#### Directions
Starting with the line that contains "Estimated Tax Revenue" and stopping after the line that contains "(30,000.00) | |", copy the entries below exactly. Include nothing else.

= = = = =

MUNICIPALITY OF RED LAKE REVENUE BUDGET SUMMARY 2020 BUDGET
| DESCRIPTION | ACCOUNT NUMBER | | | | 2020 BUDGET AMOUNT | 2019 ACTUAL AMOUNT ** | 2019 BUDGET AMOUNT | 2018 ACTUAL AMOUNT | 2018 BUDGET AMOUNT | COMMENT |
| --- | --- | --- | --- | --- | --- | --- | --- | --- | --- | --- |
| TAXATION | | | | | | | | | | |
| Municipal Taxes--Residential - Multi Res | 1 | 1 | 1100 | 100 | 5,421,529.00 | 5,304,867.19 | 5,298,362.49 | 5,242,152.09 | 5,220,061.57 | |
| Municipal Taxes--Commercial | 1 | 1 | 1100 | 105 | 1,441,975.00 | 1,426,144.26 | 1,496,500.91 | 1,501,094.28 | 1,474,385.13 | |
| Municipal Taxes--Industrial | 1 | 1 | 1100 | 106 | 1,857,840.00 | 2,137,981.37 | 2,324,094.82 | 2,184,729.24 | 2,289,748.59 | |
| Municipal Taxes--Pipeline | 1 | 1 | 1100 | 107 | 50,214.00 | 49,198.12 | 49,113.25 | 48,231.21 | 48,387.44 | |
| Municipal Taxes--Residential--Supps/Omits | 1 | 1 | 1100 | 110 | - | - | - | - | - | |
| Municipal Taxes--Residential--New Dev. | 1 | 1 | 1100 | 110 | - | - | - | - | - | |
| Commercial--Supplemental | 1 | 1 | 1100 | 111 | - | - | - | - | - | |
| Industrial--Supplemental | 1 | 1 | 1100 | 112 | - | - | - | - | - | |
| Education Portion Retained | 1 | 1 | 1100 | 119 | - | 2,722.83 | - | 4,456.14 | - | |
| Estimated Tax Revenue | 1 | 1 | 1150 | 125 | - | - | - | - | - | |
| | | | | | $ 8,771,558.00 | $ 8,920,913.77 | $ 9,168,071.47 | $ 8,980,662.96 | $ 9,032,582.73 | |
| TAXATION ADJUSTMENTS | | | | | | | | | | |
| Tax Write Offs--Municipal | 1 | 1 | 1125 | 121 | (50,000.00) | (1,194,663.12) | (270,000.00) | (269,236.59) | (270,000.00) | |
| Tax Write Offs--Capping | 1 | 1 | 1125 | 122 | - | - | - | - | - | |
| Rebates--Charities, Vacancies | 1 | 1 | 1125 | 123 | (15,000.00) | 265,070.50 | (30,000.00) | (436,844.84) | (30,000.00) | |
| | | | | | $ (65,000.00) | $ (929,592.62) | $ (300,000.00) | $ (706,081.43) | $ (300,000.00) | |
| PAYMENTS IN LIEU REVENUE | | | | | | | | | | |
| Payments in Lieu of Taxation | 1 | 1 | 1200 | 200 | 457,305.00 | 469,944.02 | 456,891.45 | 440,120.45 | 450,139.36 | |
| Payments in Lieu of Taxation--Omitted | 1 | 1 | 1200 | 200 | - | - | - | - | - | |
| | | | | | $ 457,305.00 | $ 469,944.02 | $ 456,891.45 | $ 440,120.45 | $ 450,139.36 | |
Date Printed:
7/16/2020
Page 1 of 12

= = = = =

#### Solution to the exercise
| Estimated Tax Revenue | 1 | 1 | 1150 | 125 | - | - | - | - | - | |
| | | | | | $ 8,771,558.00 | $ 8,920,913.77 | $ 9,168,071.47 | $ 8,980,662.96 | $ 9,032,582.73 | |
| TAXATION ADJUSTMENTS | | | | | | | | | | |
| Tax Write Offs--Municipal | 1 | 1 | 1125 | 121 | (50,000.00) | (1,194,663.12) | (270,000.00) | (269,236.59) | (270,000.00) | |
| Tax Write Offs--Capping | 1 | 1 | 1125 | 122 | - | - | - | - | - | |
| Rebates--Charities, Vacancies | 1 | 1 | 1125 | 123 | (15,000.00) | 265,070.50 | (30,000.00) | (436,844.84) | (30,000.00) | |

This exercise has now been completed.